The first couple were too walled, so I swam over them. The next one had a nice corner however and I began to swim in an arc a little deeper, getting into position. The first drop was quick and bouncy from backwash off of the cliff and after riding for a couple of seconds the barrel threw over me and pinched shut. I swam under and through the back.
On two more, I was able to pull in; I thought I was going to make it out of the first, but it pinched shut on my head and I got rolled for a bit. The second was bigger, with a jacking, steep entry. The MiniMother held its edge, as it always does. This one had the crazy drop but less time in the tube as it closed out…my wave selection there had been a bit lacking. My next was another steep drop to a long ride almost all the way in, but no barrel.
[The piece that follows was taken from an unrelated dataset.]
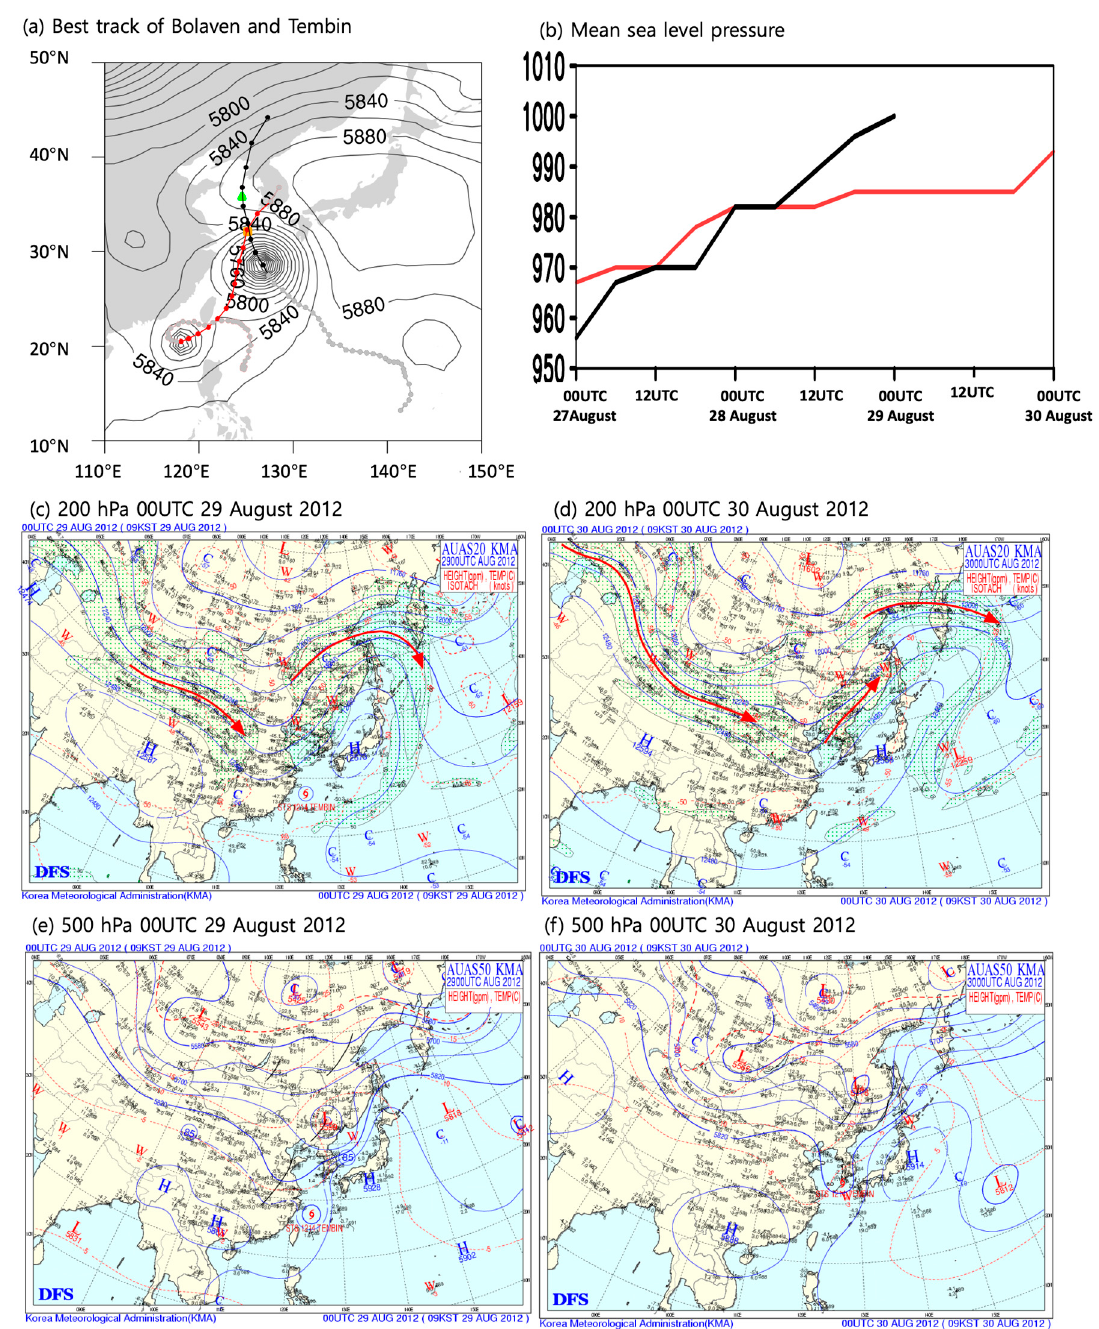
Figure 1. ( a ) Best track of Typhoon Tembin (red solid line) and Typhoon Bolaven (black solid line), green triangle (orange triangle) represent YS buoy (IORS), and ( b ) the mean sea level pressure (unit:hPa) changes in Typhoon Tembin (red solid line) and Typhoon Bolaven (black solid line) obtained from JTWC. A three-day integration is conducted from 00 UTC 27 August 2012 to 00 UTC 30 August 2012. The weather charts during approach Tembin to Korea at ( c – d ) 200 hPa and ( e – f ) 500 hPa from 00UTC 29th Aug 2012 to 00UTC 30th Aug 2012.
Resting at the peak for a bit, I saw the group of groms clambering down the rocks with shortboards. Another set was approaching, and I swam for and caught the second wave, driving down the line until the end section closed out over me, leaving me again almost all the way in. That was enough for me… I wasn’t in the mood to jockey for position with the groms, and decided to call it a day. Back on the beach, I leaned against a rock and watched it for a while, soaking in the scene and in disbelief that I had just scored Weasel Reef to myself for a half an hour or so.
After negotiating the rock climb back up, I noticed that the black SUV was still there, this time with a familiar smelling smoke emanating from it. I approached the open drivers side window and saw its occupant with sunglasses on now, and sporting a big smile.
“Hey man, just wanted to say sorry again about the trailer hitch thing.”
“Ah it’s cool” he grinned. “I was up in Tahoe yesterday snowmobiling with my friends, and on the way back someone nailed the back of my car, you see that big dent there? Anyway, I got back late, and missed my court hearing, so I guess I was just all pissed off about that.”
“Ah, yeah… well, that’s understandable.”
Back at my car, dressed, and wrapping my wetsuit in a towel, I see my new friend get out of his truck and start walking towards me. As he gets close, he holds out an unopened can of Pabst Blue Ribbon.
“A little beverage, bro? Always good after the salt water and a boogie session.”
Still a little hung over (and slightly confused about the boogie comment) I hesitate for a second, then find myself reaching for the can. “Uh… for sure, man. Thanks!”
“Have a good one!” he says, returning to his truck.
The Pabst is kind of warm… but as I lean on the hood of my car sipping it, taking in the view of West Cliff Drive and the passing pedestrians, I figure it’s a pretty fitting way to wrap up an afternoon of chasing Weasels.